Tra arrangiamenti moderni e un racconto sincero, Maila dà voce a un sentimento di amore e frustrazione che appartiene a molte relazioni.
Com’è nato il lavoro in studio con Numb (Filippo Toffanin)?
È nato casualmente con questo brano, e da quel momento ho deciso di continuare a lavorare con lui. È una persona che ti ascolta nel profondo e ne tira fuori il meglio insieme.
Mi ha capita subito, ha sentito sulla sua pelle il mio dolore e questa trovo sia una cosa fondamentale.
Qual è stato il passaggio più delicato tra scrittura e produzione?
Probabilmente la fase di registrazione molto emozionante e a tratti pesante.

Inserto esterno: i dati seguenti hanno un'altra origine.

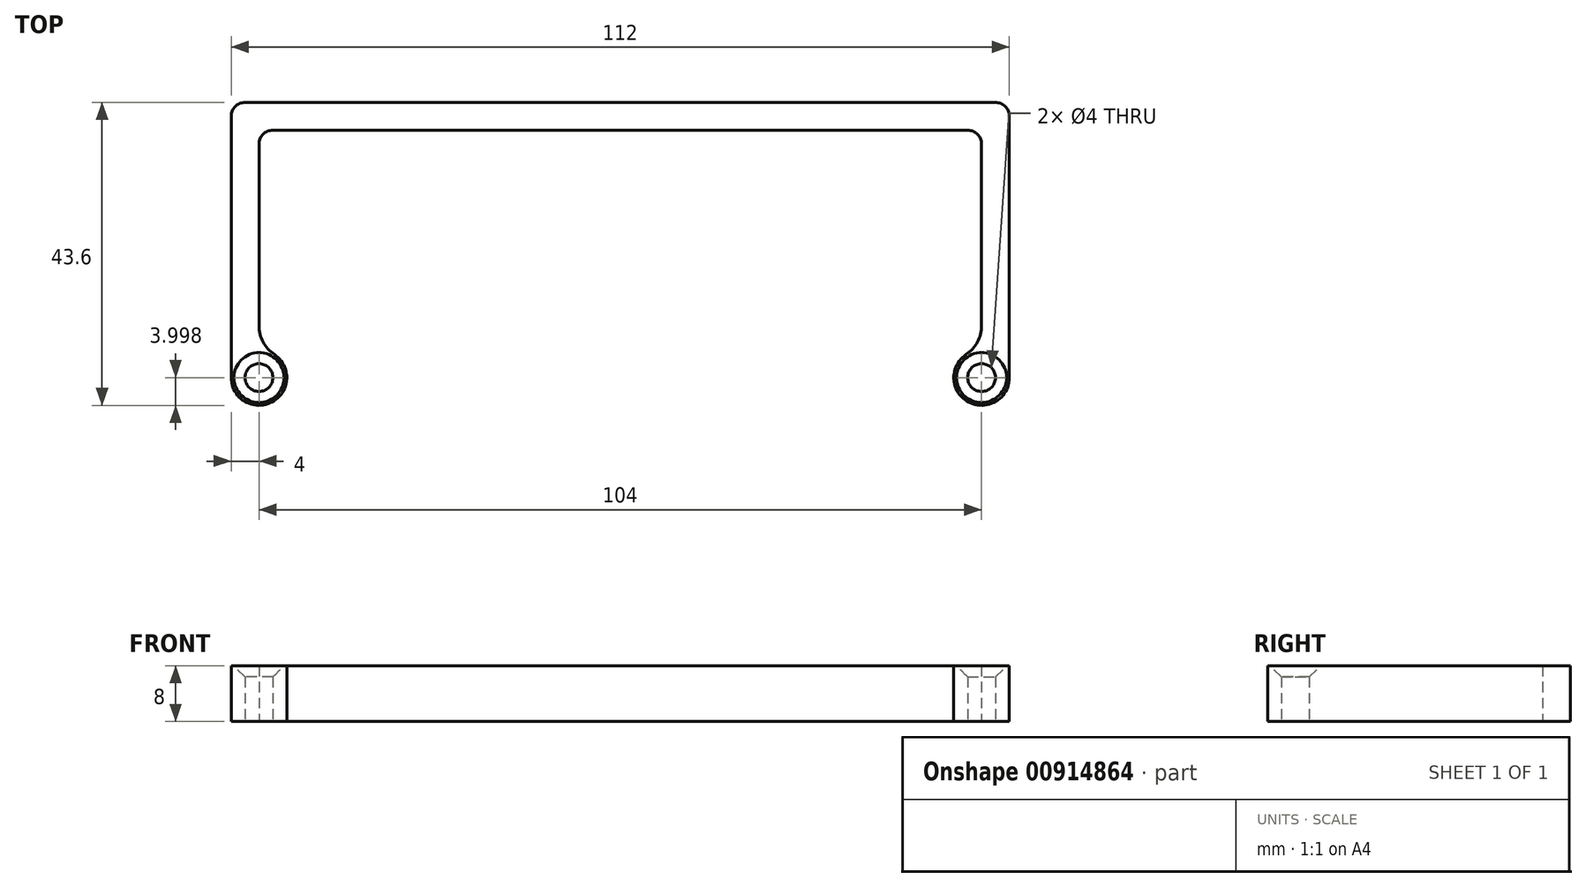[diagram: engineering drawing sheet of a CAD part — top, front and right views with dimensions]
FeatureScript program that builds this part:
annotation { "Feature Type Name" : "Feature", "Feature Type Description" : "" }
export const myFeature = defineFeature(function(context is Context, id is Id, definition is map)
    precondition{}
    {
        {
            var Q0;
            Q0=qCreatedBy(makeId("Top.planeOp"),FACE);
            var sketch = newSketch(context, id + "F0", { "sketchPlane" : qUnion([Q0])});
            skLineSegment(sketch, "E0", {"start": v(0, 29.69) * mm, "end": v(-52, 29.69) * mm});
            skLineSegment(sketch, "E1", {"start": v(-52, 29.69) * mm, "end": v(-52, -5.91) * mm});
            skLineSegment(sketch, "E2", {"start": v(-52, -5.91) * mm, "end": v(-56, -5.91) * mm});
            skLineSegment(sketch, "E3", {"start": v(0, 29.69) * mm, "end": v(0, 33.69) * mm});
            skLineSegment(sketch, "E4.0", {"start": v(-56, 33.69) * mm, "end": v(-56, -5.91) * mm});
            skLineSegment(sketch, "E4.1", {"start": v(0, 33.69) * mm, "end": v(-56, 33.69) * mm});
            skCircle(sketch, "E5", {"center": v(-52, -5.91) * mm, "radius": 4 * mm});
            skCircle(sketch, "E6", {"center": v(-52, -5.91) * mm, "radius": 2 * mm});
            skSolve(sketch);
        }
        {
            var Q0;
            {var subQ2=sQuery(id+"F0.wireOp",EDGE,"E0");Q0=makeQuery(id+"F0.imprint","IMPRINT",FACE,{"disambiguationData":[TD([[makeQuery(id+"F0.imprint","IMPRINT",EDGE,{"derivedFrom":subQ2}),-1.0]])]});}
            var Q1;
            {var subQ0=sQuery(id+"F0.wireOp",EDGE,"E5");var subQ1=sQuery(id+"F0.wireOp",EDGE,"E1");var subQ2=makeQuery(id+"F0.imprint","INTERSECT",VERTEX,{"derivedFrom":[subQ1,subQ0]});Q1=makeQuery(id+"F0.imprint","IMPRINT",FACE,{"disambiguationData":[TD([[makeQuery(id+"F0.imprint","IMPRINT",EDGE,{"disambiguationData":[TD([[subQ2,-1.0]])],"derivedFrom":subQ1}),-1.0]])]});}
            var Q2;
            {var subQ0=sQuery(id+"F0.wireOp",EDGE,"E5");var subQ1=sQuery(id+"F0.wireOp",EDGE,"E1");var subQ2=makeQuery(id+"F0.imprint","INTERSECT",VERTEX,{"derivedFrom":[subQ1,subQ0]});Q2=makeQuery(id+"F0.imprint","IMPRINT",FACE,{"disambiguationData":[TD([[makeQuery(id+"F0.imprint","IMPRINT",EDGE,{"disambiguationData":[TD([[subQ2,-1.0]])],"derivedFrom":subQ1}),1.0]])]});}
            extrude(context, id + "F1", {"entities" : qUnion([Q0, Q1, Q2]), "depth" : 8 * mm, "offsetDistance" : 25 * mm});
        }
        {
            var Q0;
            Q0=makeQuery(id+"F1.opExtrude","SWEPT_EDGE",EDGE,{"disambiguationData":[OSD([sQuery(id+"F0.wireOp",EDGE,"E1"),sQuery(id+"F0.wireOp",EDGE,"E5")])]});
            fillet(context, id + "F2", {"entities" : qUnion([Q0]), "radius" : 5 * mm, "tangentPropagation" : true, "allowEdgeOverflow" : false});
        }
        {
            var Q0;
            Q0=makeQuery(id+"F1.opExtrude","SWEPT_EDGE",EDGE,{"disambiguationData":[OSD([sQuery(id+"F0.wireOp",EDGE,"E0"),sQuery(id+"F0.wireOp",EDGE,"E1")])]});
            var Q1;
            Q1=makeQuery(id+"F1.opExtrude","SWEPT_EDGE",EDGE,{"disambiguationData":[OSD([sQuery(id+"F0.wireOp",EDGE,"E4.0"),sQuery(id+"F0.wireOp",EDGE,"E4.1")])]});
            fillet(context, id + "F3", {"entities" : qUnion([Q0, Q1]), "radius" : 2 * mm, "tangentPropagation" : true, "allowEdgeOverflow" : false});
        }
        {
            var Q0;
            Q0=makeQuery(id+"F1.opExtrude","CAP_EDGE",EDGE,{"disambiguationData":[OSD([sQuery(id+"F0.wireOp",EDGE,"E6")])],"isStart":false});
            chamfer(context, id + "F4", {"entities" : qUnion([Q0]), "width" : 1.6 * mm, "tangentPropagation" : true});
        }
        {
            var Q0;
            Q0=makeQuery(id+"F1.opExtrude","SWEPT_BODY",BODY,{"disambiguationData":[OSD([sQuery(id+"F0.wireOp",EDGE,"E0"),sQuery(id+"F0.wireOp",EDGE,"E1"),sQuery(id+"F0.wireOp",EDGE,"E3"),sQuery(id+"F0.wireOp",EDGE,"E4.0"),sQuery(id+"F0.wireOp",EDGE,"E4.1"),sQuery(id+"F0.wireOp",EDGE,"qWi4ZubT-rASO-Ps00-QrKg-U5esm2aCFNoB"),sQuery(id+"F0.wireOp",EDGE,"otewRyFE-N2Jv-bu2q-O1Ot-0tfRsCTFzzz8")])]});
            var Q1;
            Q1=qCreatedBy(makeId("Right.planeOp"),FACE);
            mirror(context, id + "F5", {"operationType" : NewBodyOperationType.ADD, "entities" : qUnion([Q0]), "mirrorPlane" : qUnion([Q1])});
        }
    });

Avete scelto subito una direzione pop/trap o è arrivata dopo varie prove?
È arrivata dopo qualche anno di sperimentazione.
C’è un dettaglio sonoro a cui sei particolarmente legata?
Mi piace l’inizio del brano che trasmette a livello musicale l’inquietudine che stavo provando in quel momento.
La registrazione è avvenuta in un momento personale difficile: quanto ha inciso sull’interpretazione vocale?
Moltissimo. Ma va bene così, preferisco essere sincera e non impostata nella mia musica. Ed è proprio questo il bello, che nonostante non sempre sia facile, rimanga una traccia del mio vissuto.